The most delicate case, however, seems to be that of Saint Gerard of Monza. “We are Codogno at the moment,” says Mario Alparone, general manager of the health company. The capacity, 450 seats, 48 ​​of them in intensive care, is close to the limit. But above all, 340 out of 3,000 doctors and nurses test positive The hospital has asked military doctors for help, so far to no avail. And also to the hospitals of Bergamo, Brescia and Cremona, from where several Covid patients from the first wave had arrived. But for now it has only come from Brescia a little help with 10 transfers. In that “Codogno we are” there is an even more worrying sign of the only hospital close to collapse. During the first wave, there were several areas of the country with a low intensity infection, willing to help those who had an unsustainable number of hospitalizations. This time, with the pandemic galloping across the country, there is a risk that there is less room for that solidarity, including health solidarity, which it did long before the summer.

118 in Milan

The situation of the hospitals in Naples is also critical. And the images of the lines of cars waiting in Cotugno, with the nurses doing pre-triage at the window along the queue and even bringing in some oxygen dolls. While after the worrying boom in the second half of October, the hospitalization situation in Milan seems to have stabilized. At high levels, they cannot last a month. But at least the curve no longer rises exponentially. Calls to 118 I’m basically just for Covid.

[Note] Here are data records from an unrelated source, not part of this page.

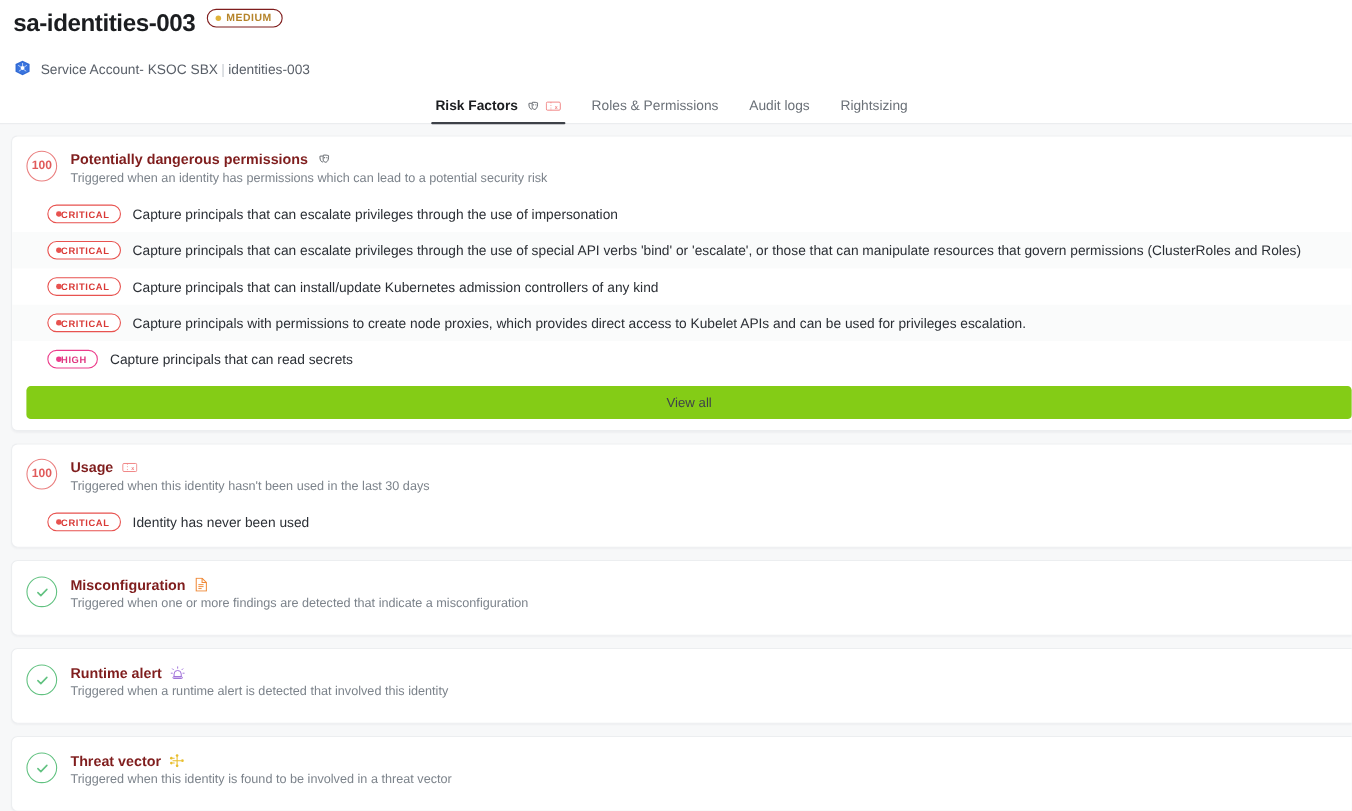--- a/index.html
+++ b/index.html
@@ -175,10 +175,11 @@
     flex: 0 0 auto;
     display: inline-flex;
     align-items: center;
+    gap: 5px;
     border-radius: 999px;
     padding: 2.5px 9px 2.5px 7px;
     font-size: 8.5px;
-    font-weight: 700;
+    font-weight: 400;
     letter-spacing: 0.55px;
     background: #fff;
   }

And hospitals have completed the conversion of their beds, with Sacco, for example, now 70% dedicated to this pathology. However, this can also be a problem.

The other patients

Inevitably the conversion removes beds from the other departments, to the sick whom we now call “conventional.” The case was raised by the Italian Society of Neurology, which wonders what “will happen to people affected by a stroke.” Also because these days we have focused on the tables of Agenas, the Regional Agency for Health Services, which gives us the percentage of beds occupied by Covid patients, region by region. Yesterday we were 34% in intensive care and 49% in medical areas. But this does not mean that the other places are free. They are simply occupied by “conventional” patients. With addition, the limit is sometimes not touched but is exceeded.